Even as a long-time vegetarian, I get vicarious thrills watching Adam swoon over the crust on a brisket or crab claws or whatever else is on an episode's menu. As he's said, the swooning is for real. It really is the taste of the food, in the challenge segment of the show, which drives him and makes such large amounts of eating possible.

Also motivating Richman and the producers is a belief that food culture and history make up a critical part of a city's pride in itself. Explained the host on the show's website: "I always say that it doesn't matter whether I win or lose, it's all about being part of the culinary folklore of a city." This kind of media attention also helps make cities more attractive to families planning vacations. Said Richman about Springfield, Illinois, the boyhood turf of Abraham Lincoln: "It has an identity...to shine a candle on a place we can take pride in is something we can cherish. Oh, and Springfield—it's just on Route 66—the original corndog is from Springfield."
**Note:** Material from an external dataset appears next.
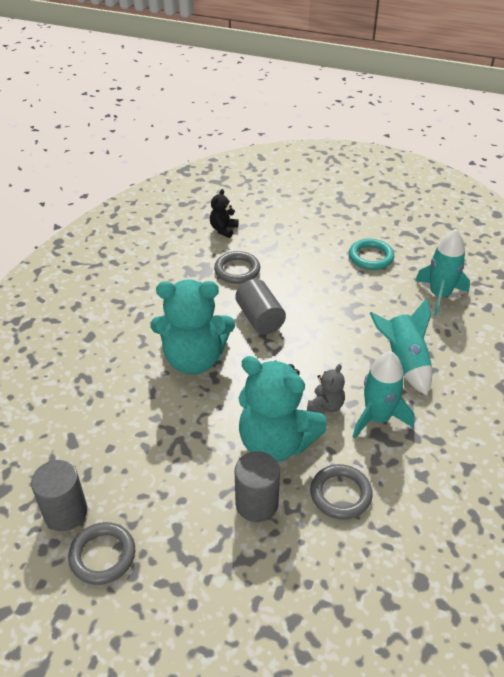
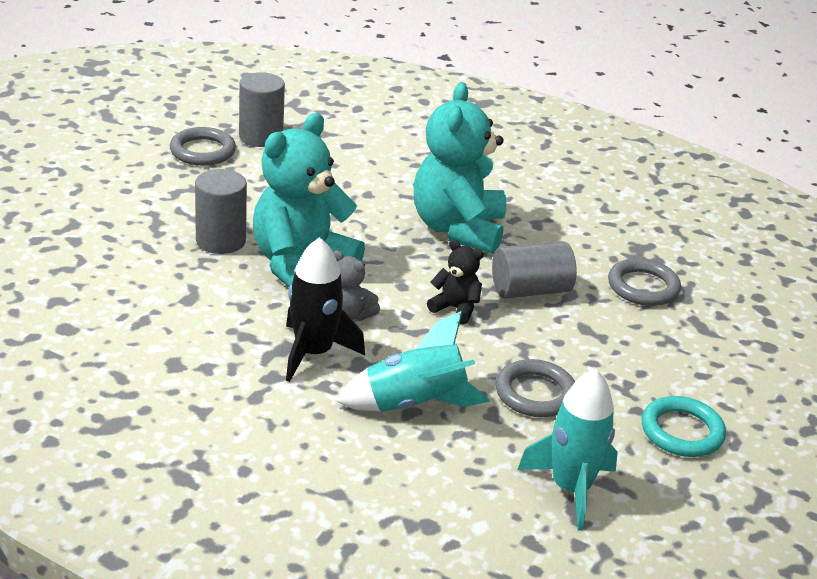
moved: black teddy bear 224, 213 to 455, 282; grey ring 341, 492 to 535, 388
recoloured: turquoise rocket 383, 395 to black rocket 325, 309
Richman is a devout carnivore, spice devotee and savory-foods follower. Me, I'm a sweets babe. Once in a while, he jumps to sugar-lovers' heaven. One of those challenges, in fact, led him to his sole on-camera hurling attack to date. Fear not, newbies—Man V. Food producers put a hilariously discreet graphic right over the scene of the accident. When Richman emerged from the loo, he wore a sheepish half-smile and freshened clothing.

The edible substance that got the best of our TV hero? Milk shakes. His mistake, said the voiceover during the episode, was mixing vanilla with coffee with eggnog with mocha. Feed Richman too much starch or too much sweet dairy and that tell-all face starts wearing expressions of "if I don't stop now..." Keep your eye peeled for a rematch of Adam and the 120 Oz. Malt Milkshake Challenge at Crown Candy Kitchen in St. Louis.

Yet Richman is one of the few patrons to ever conquer the legendary Kitchen Sink Challenge at the San Francisco Creamery. I sat in front of my TV gripped by envy: Adam got to eat two gallons of ice cream plus a banana plus hot fudge and whipped cream (the real thing, of course!), with sprinkles and a cookie and a brownie plus more toppings plus—oh, I wanted that ice cream Everest!

Given what happened in St. Louis (Richman nicknamed it the St. Louis Massacre), why didn't our hero choose only one ice cream flavor? How did he win this one?

He almost didn't. Richman came close to waving his white napkin, but hung in there without flinching until the "stone fox" Creamery owner sweetly reminded him that he had to gulp down all the melted goo filling up the silver tray underneath the giant square kitchen sink dish.

He did it.

Between The Travel Channel, the Food Network and a few others, there are several solid shows aiming to spotlight and preserve the culinary individuality and history of towns and cities from Los Angeles to New York.

But no other eating/cooking/travel show stars the hungry dude with the love of sports in general (and minor league baseball in particular), the love of cooking and eating, the love of travel, and the love of town hall Saturday night guitar rock and roll.

Maybe most important—Adam Richman has the biggest appetite for laughter and joy.